# WHAT IS REQUIRED
The expected response is the full set of records, unchanged.

====== DATASET ENTRIES ======

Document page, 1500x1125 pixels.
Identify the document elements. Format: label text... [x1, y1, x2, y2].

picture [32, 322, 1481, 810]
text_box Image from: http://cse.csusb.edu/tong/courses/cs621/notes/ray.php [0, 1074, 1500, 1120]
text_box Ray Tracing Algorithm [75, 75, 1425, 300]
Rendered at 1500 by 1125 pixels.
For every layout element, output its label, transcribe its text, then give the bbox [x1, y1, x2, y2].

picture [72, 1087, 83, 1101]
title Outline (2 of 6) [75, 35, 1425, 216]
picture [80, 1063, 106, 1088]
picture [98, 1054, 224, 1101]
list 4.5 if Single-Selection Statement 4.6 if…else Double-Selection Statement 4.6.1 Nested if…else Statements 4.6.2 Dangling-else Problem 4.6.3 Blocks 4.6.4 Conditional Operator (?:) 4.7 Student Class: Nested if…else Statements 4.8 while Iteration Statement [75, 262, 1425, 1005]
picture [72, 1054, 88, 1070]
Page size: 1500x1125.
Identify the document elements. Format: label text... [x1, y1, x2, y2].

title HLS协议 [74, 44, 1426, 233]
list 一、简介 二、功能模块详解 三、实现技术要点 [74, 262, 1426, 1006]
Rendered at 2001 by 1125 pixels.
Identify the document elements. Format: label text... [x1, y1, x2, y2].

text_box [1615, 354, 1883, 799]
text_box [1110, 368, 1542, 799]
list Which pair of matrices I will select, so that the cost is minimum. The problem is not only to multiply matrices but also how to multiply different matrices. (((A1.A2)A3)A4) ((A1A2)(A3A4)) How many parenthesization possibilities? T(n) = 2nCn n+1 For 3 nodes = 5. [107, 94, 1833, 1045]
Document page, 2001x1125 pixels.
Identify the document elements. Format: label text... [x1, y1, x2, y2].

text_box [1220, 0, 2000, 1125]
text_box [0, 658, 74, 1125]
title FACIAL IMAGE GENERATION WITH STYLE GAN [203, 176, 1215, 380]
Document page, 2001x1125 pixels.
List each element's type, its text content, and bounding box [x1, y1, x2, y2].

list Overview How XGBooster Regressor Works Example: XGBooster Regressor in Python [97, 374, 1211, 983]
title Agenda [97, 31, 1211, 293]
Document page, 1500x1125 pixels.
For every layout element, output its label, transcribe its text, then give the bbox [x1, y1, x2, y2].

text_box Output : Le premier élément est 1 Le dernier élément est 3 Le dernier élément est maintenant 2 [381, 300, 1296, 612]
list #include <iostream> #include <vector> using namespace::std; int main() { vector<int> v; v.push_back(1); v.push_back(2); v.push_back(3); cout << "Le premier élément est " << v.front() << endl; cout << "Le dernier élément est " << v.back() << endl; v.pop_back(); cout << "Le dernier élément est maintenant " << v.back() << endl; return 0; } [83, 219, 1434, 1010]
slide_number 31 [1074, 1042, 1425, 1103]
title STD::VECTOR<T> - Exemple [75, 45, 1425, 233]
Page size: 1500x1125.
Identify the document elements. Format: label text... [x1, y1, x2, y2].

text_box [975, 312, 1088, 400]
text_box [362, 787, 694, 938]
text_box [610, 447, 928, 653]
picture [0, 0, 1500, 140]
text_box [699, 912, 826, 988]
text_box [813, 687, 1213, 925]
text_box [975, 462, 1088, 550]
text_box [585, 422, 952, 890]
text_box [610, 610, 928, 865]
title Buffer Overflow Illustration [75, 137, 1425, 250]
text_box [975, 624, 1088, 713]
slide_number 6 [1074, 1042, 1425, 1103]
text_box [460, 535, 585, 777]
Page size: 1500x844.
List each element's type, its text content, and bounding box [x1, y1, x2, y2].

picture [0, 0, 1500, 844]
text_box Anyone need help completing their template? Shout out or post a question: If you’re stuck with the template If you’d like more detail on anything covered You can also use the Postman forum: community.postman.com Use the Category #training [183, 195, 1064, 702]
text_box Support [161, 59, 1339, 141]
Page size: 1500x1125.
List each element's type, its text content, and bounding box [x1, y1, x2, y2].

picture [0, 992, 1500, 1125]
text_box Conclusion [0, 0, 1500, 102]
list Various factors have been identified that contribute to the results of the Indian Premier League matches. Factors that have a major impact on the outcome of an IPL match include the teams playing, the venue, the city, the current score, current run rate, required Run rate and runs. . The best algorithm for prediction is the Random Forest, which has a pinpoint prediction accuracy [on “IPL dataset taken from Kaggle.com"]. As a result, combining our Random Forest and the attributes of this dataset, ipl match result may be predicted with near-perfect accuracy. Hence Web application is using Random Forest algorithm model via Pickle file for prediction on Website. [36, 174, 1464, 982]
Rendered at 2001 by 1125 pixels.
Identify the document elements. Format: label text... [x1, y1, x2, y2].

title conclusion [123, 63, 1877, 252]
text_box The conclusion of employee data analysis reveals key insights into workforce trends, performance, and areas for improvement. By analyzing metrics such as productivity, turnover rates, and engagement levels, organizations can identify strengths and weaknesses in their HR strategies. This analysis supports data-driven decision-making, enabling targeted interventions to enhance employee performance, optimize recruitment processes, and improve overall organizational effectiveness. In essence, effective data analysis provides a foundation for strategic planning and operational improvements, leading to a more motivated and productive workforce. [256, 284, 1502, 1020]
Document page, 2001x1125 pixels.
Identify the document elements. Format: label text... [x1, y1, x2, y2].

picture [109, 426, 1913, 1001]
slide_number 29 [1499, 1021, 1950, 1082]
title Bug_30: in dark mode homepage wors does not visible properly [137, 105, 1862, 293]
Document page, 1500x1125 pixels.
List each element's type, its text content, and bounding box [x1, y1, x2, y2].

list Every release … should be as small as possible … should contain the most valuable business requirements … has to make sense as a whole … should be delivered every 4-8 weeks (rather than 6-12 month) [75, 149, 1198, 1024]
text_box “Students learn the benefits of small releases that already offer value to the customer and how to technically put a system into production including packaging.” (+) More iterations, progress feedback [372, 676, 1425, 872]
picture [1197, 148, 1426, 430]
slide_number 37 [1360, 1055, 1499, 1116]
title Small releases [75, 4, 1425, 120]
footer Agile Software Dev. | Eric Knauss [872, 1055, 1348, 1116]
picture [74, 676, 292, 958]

======

# RESPONSE AREA
Document page, 1500x1125 pixels.
Identify the document elements. Format: label text... [x1, y1, x2, y2].

picture [32, 322, 1481, 810]
text_box Image from: http://cse.csusb.edu/tong/courses/cs621/notes/ray.php [0, 1074, 1500, 1120]
text_box Ray Tracing Algorithm [75, 75, 1425, 300]
Rendered at 1500 by 1125 pixels.
For every layout element, output its label, transcribe its text, then give the bbox [x1, y1, x2, y2].

picture [72, 1087, 83, 1101]
title Outline (2 of 6) [75, 35, 1425, 216]
picture [80, 1063, 106, 1088]
picture [98, 1054, 224, 1101]
list 4.5 if Single-Selection Statement 4.6 if…else Double-Selection Statement 4.6.1 Nested if…else Statements 4.6.2 Dangling-else Problem 4.6.3 Blocks 4.6.4 Conditional Operator (?:) 4.7 Student Class: Nested if…else Statements 4.8 while Iteration Statement [75, 262, 1425, 1005]
picture [72, 1054, 88, 1070]
Page size: 1500x1125.
Identify the document elements. Format: label text... [x1, y1, x2, y2].

title HLS协议 [74, 44, 1426, 233]
list 一、简介 二、功能模块详解 三、实现技术要点 [74, 262, 1426, 1006]
Rendered at 2001 by 1125 pixels.
Identify the document elements. Format: label text... [x1, y1, x2, y2].

text_box [1615, 354, 1883, 799]
text_box [1110, 368, 1542, 799]
list Which pair of matrices I will select, so that the cost is minimum. The problem is not only to multiply matrices but also how to multiply different matrices. (((A1.A2)A3)A4) ((A1A2)(A3A4)) How many parenthesization possibilities? T(n) = 2nCn n+1 For 3 nodes = 5. [107, 94, 1833, 1045]
Document page, 2001x1125 pixels.
Identify the document elements. Format: label text... [x1, y1, x2, y2].

text_box [1220, 0, 2000, 1125]
text_box [0, 658, 74, 1125]
title FACIAL IMAGE GENERATION WITH STYLE GAN [203, 176, 1215, 380]
Document page, 2001x1125 pixels.
List each element's type, its text content, and bounding box [x1, y1, x2, y2].

list Overview How XGBooster Regressor Works Example: XGBooster Regressor in Python [97, 374, 1211, 983]
title Agenda [97, 31, 1211, 293]
Document page, 1500x1125 pixels.
For every layout element, output its label, transcribe its text, then give the bbox [x1, y1, x2, y2].

text_box Output : Le premier élément est 1 Le dernier élément est 3 Le dernier élément est maintenant 2 [381, 300, 1296, 612]
list #include <iostream> #include <vector> using namespace::std; int main() { vector<int> v; v.push_back(1); v.push_back(2); v.push_back(3); cout << "Le premier élément est " << v.front() << endl; cout << "Le dernier élément est " << v.back() << endl; v.pop_back(); cout << "Le dernier élément est maintenant " << v.back() << endl; return 0; } [83, 219, 1434, 1010]
slide_number 31 [1074, 1042, 1425, 1103]
title STD::VECTOR<T> - Exemple [75, 45, 1425, 233]
Page size: 1500x1125.
Identify the document elements. Format: label text... [x1, y1, x2, y2].

text_box [975, 312, 1088, 400]
text_box [362, 787, 694, 938]
text_box [610, 447, 928, 653]
picture [0, 0, 1500, 140]
text_box [699, 912, 826, 988]
text_box [813, 687, 1213, 925]
text_box [975, 462, 1088, 550]
text_box [585, 422, 952, 890]
text_box [610, 610, 928, 865]
title Buffer Overflow Illustration [75, 137, 1425, 250]
text_box [975, 624, 1088, 713]
slide_number 6 [1074, 1042, 1425, 1103]
text_box [460, 535, 585, 777]
Page size: 1500x844.
List each element's type, its text content, and bounding box [x1, y1, x2, y2].

picture [0, 0, 1500, 844]
text_box Anyone need help completing their template? Shout out or post a question: If you’re stuck with the template If you’d like more detail on anything covered You can also use the Postman forum: community.postman.com Use the Category #training [183, 195, 1064, 702]
text_box Support [161, 59, 1339, 141]
Page size: 1500x1125.
List each element's type, its text content, and bounding box [x1, y1, x2, y2].

picture [0, 992, 1500, 1125]
text_box Conclusion [0, 0, 1500, 102]
list Various factors have been identified that contribute to the results of the Indian Premier League matches. Factors that have a major impact on the outcome of an IPL match include the teams playing, the venue, the city, the current score, current run rate, required Run rate and runs. . The best algorithm for prediction is the Random Forest, which has a pinpoint prediction accuracy [on “IPL dataset taken from Kaggle.com"]. As a result, combining our Random Forest and the attributes of this dataset, ipl match result may be predicted with near-perfect accuracy. Hence Web application is using Random Forest algorithm model via Pickle file for prediction on Website. [36, 174, 1464, 982]
Rendered at 2001 by 1125 pixels.
Identify the document elements. Format: label text... [x1, y1, x2, y2].

title conclusion [123, 63, 1877, 252]
text_box The conclusion of employee data analysis reveals key insights into workforce trends, performance, and areas for improvement. By analyzing metrics such as productivity, turnover rates, and engagement levels, organizations can identify strengths and weaknesses in their HR strategies. This analysis supports data-driven decision-making, enabling targeted interventions to enhance employee performance, optimize recruitment processes, and improve overall organizational effectiveness. In essence, effective data analysis provides a foundation for strategic planning and operational improvements, leading to a more motivated and productive workforce. [256, 284, 1502, 1020]
Document page, 2001x1125 pixels.
Identify the document elements. Format: label text... [x1, y1, x2, y2].

picture [109, 426, 1913, 1001]
slide_number 29 [1499, 1021, 1950, 1082]
title Bug_30: in dark mode homepage wors does not visible properly [137, 105, 1862, 293]
Document page, 1500x1125 pixels.
List each element's type, its text content, and bounding box [x1, y1, x2, y2].

list Every release … should be as small as possible … should contain the most valuable business requirements … has to make sense as a whole … should be delivered every 4-8 weeks (rather than 6-12 month) [75, 149, 1198, 1024]
text_box “Students learn the benefits of small releases that already offer value to the customer and how to technically put a system into production including packaging.” (+) More iterations, progress feedback [372, 676, 1425, 872]
picture [1197, 148, 1426, 430]
slide_number 37 [1360, 1055, 1499, 1116]
title Small releases [75, 4, 1425, 120]
footer Agile Software Dev. | Eric Knauss [872, 1055, 1348, 1116]
picture [74, 676, 292, 958]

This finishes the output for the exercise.